▶ **Provided passage**:

Start of Block

Now your task for this exercise is to build the best language model capable of classifying **abstracts** of Astrophysics papers taken from ArXiv. The labels for the classification dataset are as following: 

**Lables:**

* 0 = astro-ph.SR - Solar and Stellar Astrophysics
* 1 = astro-ph.GA - Astrophysics of Galaxies
* 2 = astro-ph.CO - Cosmology and Nongalactic Astrophysics

A good start for this exercise would be to start with some pre-trained language models. Since the text in Astrophysics is very domain specific, there is only so much accuracy a pre-trained language model can acheive. An idea to build a better language model will be to finetune the language model on a lot of unlabled abstracts from the Astrophysics papers. Then use this finetuned model for classification.

Here are some techniques you can try:

* Transfer Learning using different pre-trained language models from [HuggingFace](https://huggingface.co/models)
* Finetune a language model using the the abstract texts provided (`abstracts_train.txt` & `datasets/abstracts_validate.txt`). Here is a reference [link](https://github.com/huggingface/transformers/tree/master/examples/tensorflow/language-modeling) on how to finetune a language model
* Any other modeling techniques you feel appropriate

#### **Exercise Requirements:**
* At a minimum beat the public leaderboard score of **0.64** (benchmark submission)

End of Block

▶ **What you are asked to do**:
Write out the part of the exercise description starting with "A good start" and going on through "model for classification.", word for word. The material after this has no connection to the exercise description.

▶ **Data**:
Start of Block

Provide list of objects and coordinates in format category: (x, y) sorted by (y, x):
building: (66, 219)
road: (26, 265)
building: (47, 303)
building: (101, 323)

End of Block
Start of Block

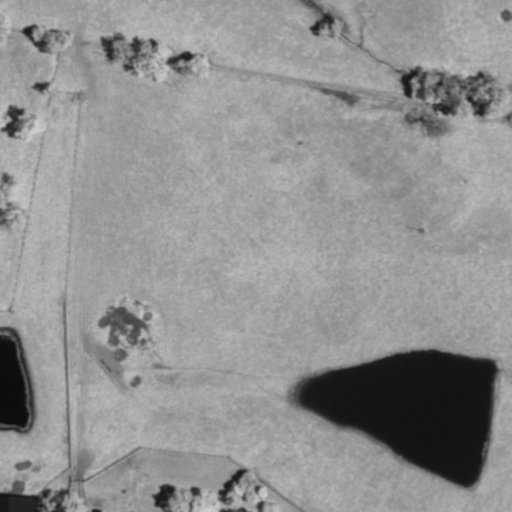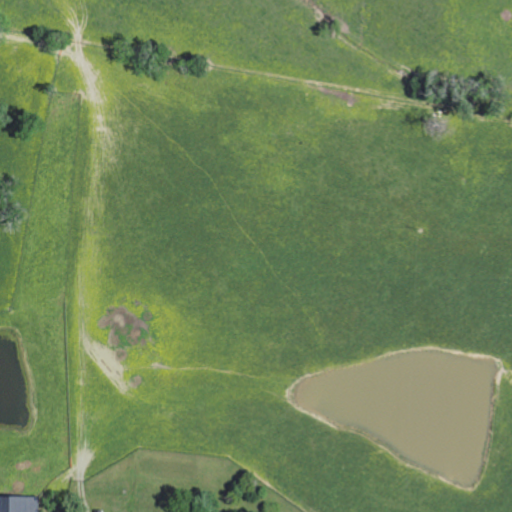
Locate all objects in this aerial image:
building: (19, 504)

End of Block

▶ **Output of the task**:
A good start for this exercise would be to start with some pre-trained language models. Since the text in Astrophysics is very domain specific, there is only so much accuracy a pre-trained language model can acheive. An idea to build a better language model will be to finetune the language model on a lot of unlabled abstracts from the Astrophysics papers. Then use this finetuned model for classification.